A multidimensional quantum-type integral I can compute the following integral in a few lines via Schwinger parametrization, but the form of the integral is so simple, and so reminiscent of the result that multiplying a 1D function by powers of $x$ modifies the Fourier transform by differentiation/integration, that I feel there's a neat way of doing it that I've missed, having thought about it for a little bit. Am I right?
$$\int \mathrm d^3 \mathbf p' \frac 1 {(\mathbf p - \mathbf p')^2} \frac 1 {(\mathbf p'^2+\alpha^2)^2} = \frac {\pi^2} {\alpha(\mathbf p^2+\alpha^2)}$$
To be clear, what I want is a simple argument that tells me why the form is so simple (including a reason for the recurrence of the $\mathbf p^2+\alpha^2$ term), or a decent reason to believe this is just a fluke.

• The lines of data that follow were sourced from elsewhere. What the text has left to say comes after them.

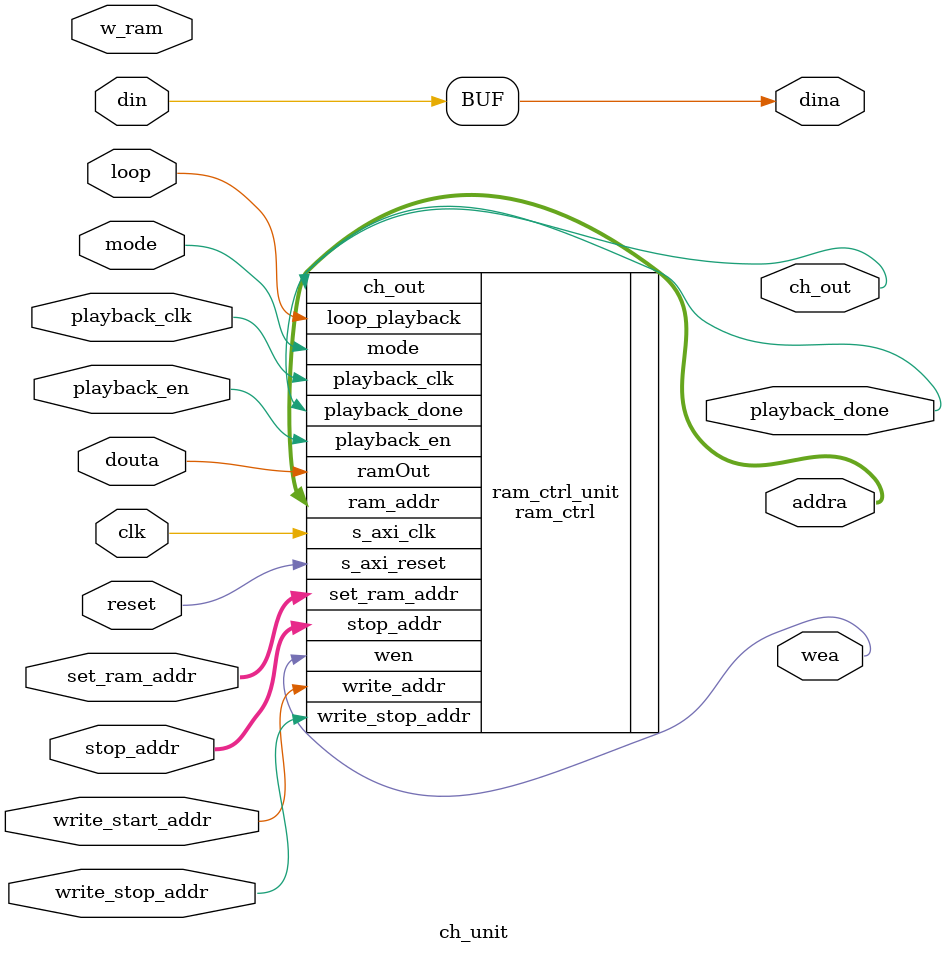
<source format=v>
`timescale 1ns / 1ps

module ch_unit #(
    parameter N_ADDR_BITS = 20,
    parameter DATA_WIDTH = 1,
    parameter DEPTH = 1048576
    )
    (
        input clk,
        input reset,
        input playback_clk,
        input [N_ADDR_BITS - 1 : 0] set_ram_addr,
        input loop,
        input w_ram,
        input din,
        output ch_out,
        input mode,
        input write_start_addr,
        output playback_done,
        input write_stop_addr,
        input [N_ADDR_BITS - 1 : 0] stop_addr,
        input playback_en,
        output wire [N_ADDR_BITS - 1 : 0] addra,
        output wire [DATA_WIDTH - 1 : 0] dina,
        input wire [DATA_WIDTH - 1 : 0] douta,
        output wire wea
    );
    
    assign dina = din;





    ram_ctrl # (
        .N_ADDR_BITS(N_ADDR_BITS),
        .MEM_DEPTH(DEPTH)
    ) ram_ctrl_unit (
        .s_axi_clk(clk),
        .s_axi_reset(reset),
        .playback_clk(playback_clk),
        .ram_addr(addra),
        .playback_done(playback_done),
        .wen(wea), //to ram
        .mode(mode),
        .write_stop_addr(write_stop_addr),
        .write_addr(write_start_addr),
        .stop_addr(stop_addr),
        .playback_en(playback_en),
        .loop_playback(loop),
        .set_ram_addr(set_ram_addr),
        .ch_out(ch_out),
        .ramOut(douta[0])
    );

endmodule

</source>
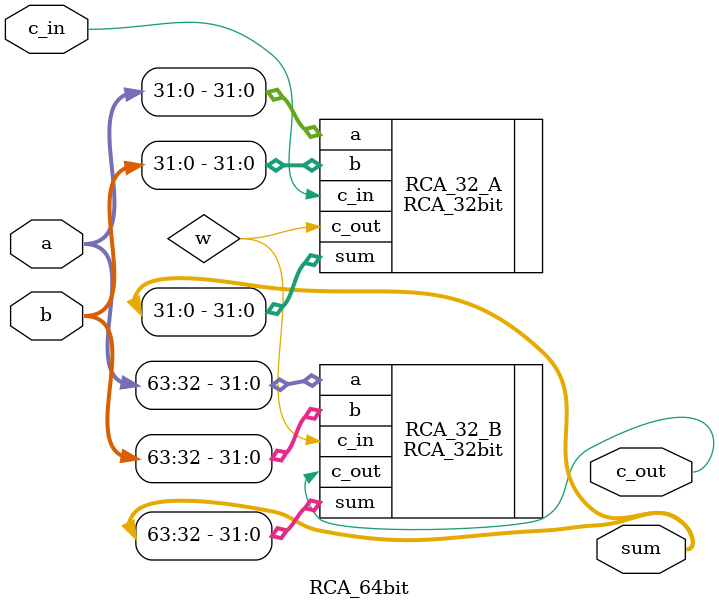
<source format=v>
`timescale 1ns / 1ps


module RCA_64bit(a, b, c_in, sum, c_out);
    input [63:0] a, b;
    input c_in;
    output [63:0] sum;
    output c_out;
    
    wire  w;
    
    RCA_32bit RCA_32_A(.a(a[31:0]),   .b(b[31:0]),     .c_in(c_in),    .sum(sum[31:0]), .c_out(w));
    RCA_32bit RCA_32_B(.a(a[63:32]),   .b(b[63:32]),     .c_in(w),    .sum(sum[63:32]), .c_out(c_out));
    
endmodule







</source>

 A: Not sure this helps, but my first reaction to this is to integrate in spherical coordinates:
$$\int_{\mathbb{R}} \mathrm d^3 \mathbf p' \frac 1 {(\mathbf p - \mathbf p')^2} \frac 1 {(\mathbf p'^2+\alpha^2)^2} = 2 \pi \int_0^{\infty} dp \, \frac{p'^2}{(p'^2+\alpha^2)^2} \, \int_0^{\pi} d\theta \frac{\sin{\theta}}{p'^2+p^2-2 p p' \cos{\theta}}$$
The integral over $\theta$ is relatively simple through e.g., subbing $u=\cos{\theta}$:
$$\int_0^{\pi} d\theta \frac{\sin{\theta}}{p'^2+p^2-2 p p' \cos{\theta}} = \frac{1}{2 p p'} \log{\left [\left (\frac{p'+p}{p'-p} \right )^2\right ]}$$
Then the integral is now a single integral equal to
$$\frac{\pi}{p} \int_0^{\infty} dp \, \frac{p'}{(p'^2+\alpha^2)^2} \log{\left [\left (\frac{p'+p}{p'-p} \right )^2\right ]}$$
The integrand has a logarithmic singularity at $p'=p$; while this is integrable, it will cause a little grief upon integration by parts, as it will reveal an integral that inherently does not converge:
$$2 \pi \int_0^{\infty} dp \, \frac{1}{p'^2+\alpha^2} \frac{1}{p^2-p'^2}$$
I will continue along, however, assuming that we are interested in the Cauchy principal value.  Setting $p'=\alpha \tan{\phi}$, the integral becomes
$$\frac{2 \pi}{\alpha} \int_0^{\pi/2} \frac{d\phi}{p^2-\alpha^2 \tan^2{\phi}} $$
Use symmetry to express this integral in terms of a contour integral in the complex plane upon subbing $z=e^{i \phi}$:
$$\frac{-i \pi}{2 \alpha} \oint_{|z|=1} \frac{dz}{z} \frac{(z^2+1)^2}{(p^2+\alpha^2) z^4+2 (p^2-\alpha^2) z^2 + (p^2+\alpha^2)}$$
The poles of the integrand are at $z=0$ and $z=\pm(p\pm i \alpha)/\sqrt{p^2+\alpha^2}$.  The latter poles are on the unit circle, as expected, but because we are interested in the Cauchy PV, we may deform the circle so as to avoid these poles; the contributions from the deformations do not contribute to the contour integral.  Thus we are left with the pole at $z=0$; the contour integral is $i 2 \pi$ times the residue of the integrand at $z=0$, or
$$i 2 \pi \frac{-i \pi}{2 \alpha} \frac{1}{p^2+\alpha^2} = \frac{\pi^2}{\alpha (p^2+\alpha^2)}$$
as was asserted.